Text excerpt:
*** Block opens ***

The +typeInto+ method is a shorthand that simply clears a field and enters the specified text. If you prefer a more fluent-API style, you can also do something like this:


---------------------
@DefaultUrl("http://localhost:9000/somepage") 
public class FindAJobPage extends PageObject {
	WebElement keywordsField;
	WebElement searchButton;

	public FindAJobPage(WebDriver driver) {
	    super(driver);
	}

	public void look_for_jobs_with_keywords(String values) {
	    **enter(values).into(keywordsField);**
	    searchButton.click();
	}

	public List<String> getJobTabs() {
	    List<WebElement> tabs = getDriver().findElements(By.xpath("//div[@id='tabs']//a"));
	    return extract(tabs, on(WebElement.class).getText());
	}
}
---------------------

You can use an even more fluent style of expressing the implementation steps by using  methods like +find+, +findBy+  and +then+. 

For example, you can use webdriver "By" finders with element name, id, css selector or xpath selector as follows:


---------------------
page.find(By.name("demo")).then(By.name("specialField")).getValue();

page.find(By.cssSelector(".foo")).getValue();

page.find(By.xpath("//th")).getValue();
---------------------

You can also use +findBy+ method and pass the css or xpath selector directly. For example,


---------------------
page.findBy("#demo").then("#specialField").getValue(); //css selectors

page.findBy("//div[@id='dataTable']").getValue(); //xpath selector
---------------------

=== Using pages in a step library
 
When you need to use a page object in one of your steps, you just ask for one from the Page factory, providing the class of the page object you need, e.g.

*** Block closes ***

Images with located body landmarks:
*** Block opens ***

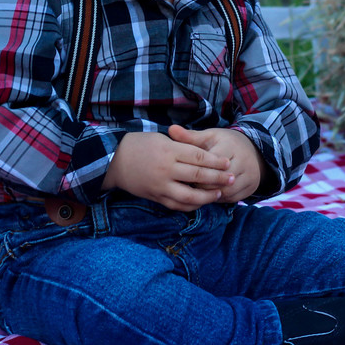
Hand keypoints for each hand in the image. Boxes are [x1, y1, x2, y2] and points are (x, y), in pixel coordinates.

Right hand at [103, 130, 233, 211]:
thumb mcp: (161, 138)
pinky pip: (177, 205)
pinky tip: (201, 203)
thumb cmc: (138, 145)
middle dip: (218, 178)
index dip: (216, 161)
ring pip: (190, 195)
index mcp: (169, 150)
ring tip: (219, 194)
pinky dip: (191, 205)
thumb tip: (204, 154)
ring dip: (207, 196)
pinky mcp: (156, 197)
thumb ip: (182, 146)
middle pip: (198, 175)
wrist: (113, 161)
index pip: (199, 157)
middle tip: (231, 178)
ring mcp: (161, 185)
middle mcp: (167, 169)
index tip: (227, 162)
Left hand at [169, 125, 266, 203]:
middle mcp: (243, 161)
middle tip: (186, 185)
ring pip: (226, 191)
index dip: (195, 169)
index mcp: (230, 146)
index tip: (182, 172)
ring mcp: (249, 176)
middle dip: (202, 183)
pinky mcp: (250, 188)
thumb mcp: (208, 137)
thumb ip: (189, 136)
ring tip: (195, 192)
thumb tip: (171, 130)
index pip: (210, 162)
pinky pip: (232, 198)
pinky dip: (218, 199)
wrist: (252, 150)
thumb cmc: (224, 143)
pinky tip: (207, 196)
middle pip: (219, 178)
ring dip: (210, 193)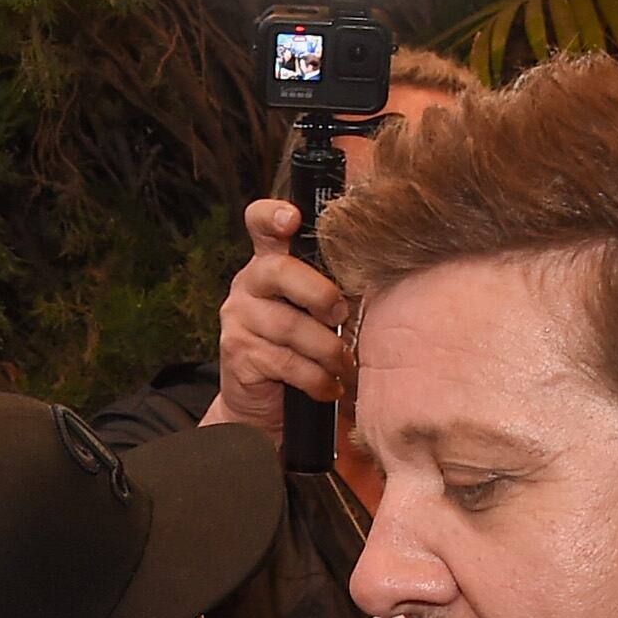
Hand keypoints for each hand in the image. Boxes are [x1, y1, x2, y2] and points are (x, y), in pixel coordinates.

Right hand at [202, 199, 354, 439]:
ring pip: (289, 325)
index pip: (260, 224)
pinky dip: (316, 377)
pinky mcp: (238, 353)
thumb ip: (332, 285)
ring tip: (344, 364)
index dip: (272, 215)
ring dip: (327, 348)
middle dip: (320, 293)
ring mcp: (238, 319)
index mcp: (269, 263)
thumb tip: (379, 270)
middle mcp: (248, 284)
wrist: (264, 403)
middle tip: (341, 313)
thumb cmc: (301, 347)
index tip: (292, 219)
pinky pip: (286, 362)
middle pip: (279, 271)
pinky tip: (330, 385)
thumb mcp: (315, 310)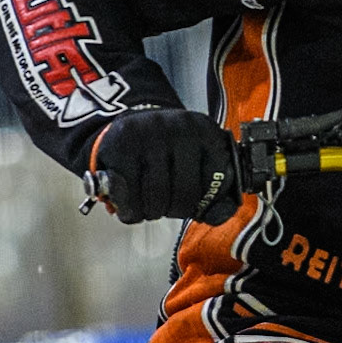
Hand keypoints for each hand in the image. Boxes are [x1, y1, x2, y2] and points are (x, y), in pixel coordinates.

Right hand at [86, 108, 238, 223]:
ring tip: (149, 202)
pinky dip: (130, 210)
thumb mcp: (198, 162)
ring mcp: (150, 134)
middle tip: (167, 206)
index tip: (192, 203)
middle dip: (175, 209)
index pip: (216, 180)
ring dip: (151, 211)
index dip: (202, 200)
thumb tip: (220, 215)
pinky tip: (132, 201)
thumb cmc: (168, 151)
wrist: (132, 128)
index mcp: (206, 131)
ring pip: (156, 197)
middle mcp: (180, 128)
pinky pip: (129, 197)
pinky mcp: (121, 146)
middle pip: (185, 193)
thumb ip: (215, 193)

*** Block closes ***

Tasks and exercises:
1. Answer these from the page-objects excerpt:
(a) What does the typeInto method do to a field before it enters the specified text?
(b) Which two kinds of selector can be passed directly to the findBy method?
(c) What do you provide to the Page factory when asking it for a page object?
2. Pick up the page-objects excerpt after its final sentence and continue it.
The entries aren't needed for anything here.

Responses to the exercise:
1.
(a) It clears the field.
(b) A css selector or an xpath selector.
(c) The class of the page object you need.

2.
---------------------
FindAJobPage page = getPages().get(FindAJobPage.class);
---------------------

If you want to make sure you are on the right page, you can use the +currentPageAt()+ method. This will check the page class for any +@At+ annotations present in the Page Object class and, if present, check that the current URL corresponds to the URL pattern specified in the annotation. For example, when you invoke it using +currentPageAt()+, the following Page Object will check that the current URL is precisely http://www.apache.org.


---------------------
@At("http://www.apache.org")
public class ApacheHomePage extends PageObject {
    ...
}      
---------------------

The +@At+ annotation also supports wildcards and regular expressions. The following page object will match any Apache sub-domain:


---------------------
@At("http://.*.apache.org")
public class AnyApachePage extends PageObject {
    ...
}             
---------------------

More generally, however, you are more interested in what comes after the host name. You can use the special +#HOST+ token to match any server name. So the following Page Object will match both http://localhost:8080/app/action/login.form an http://staging.acme.com/app/action/login.form. It will also ignore parameters, so http://staging.acme.com/app/action/login.form?username=toto&password=oz will work fine too.


---------------------
@At(urls={"#HOST/app/action/login.form"})
public class LoginPage extends PageObject {
   ...
}     
---------------------

=== Opening the page

A page object is usually designed to work with a particular web page. When the +open()+ method is invoked, the browser will be opened to the default URL for the page.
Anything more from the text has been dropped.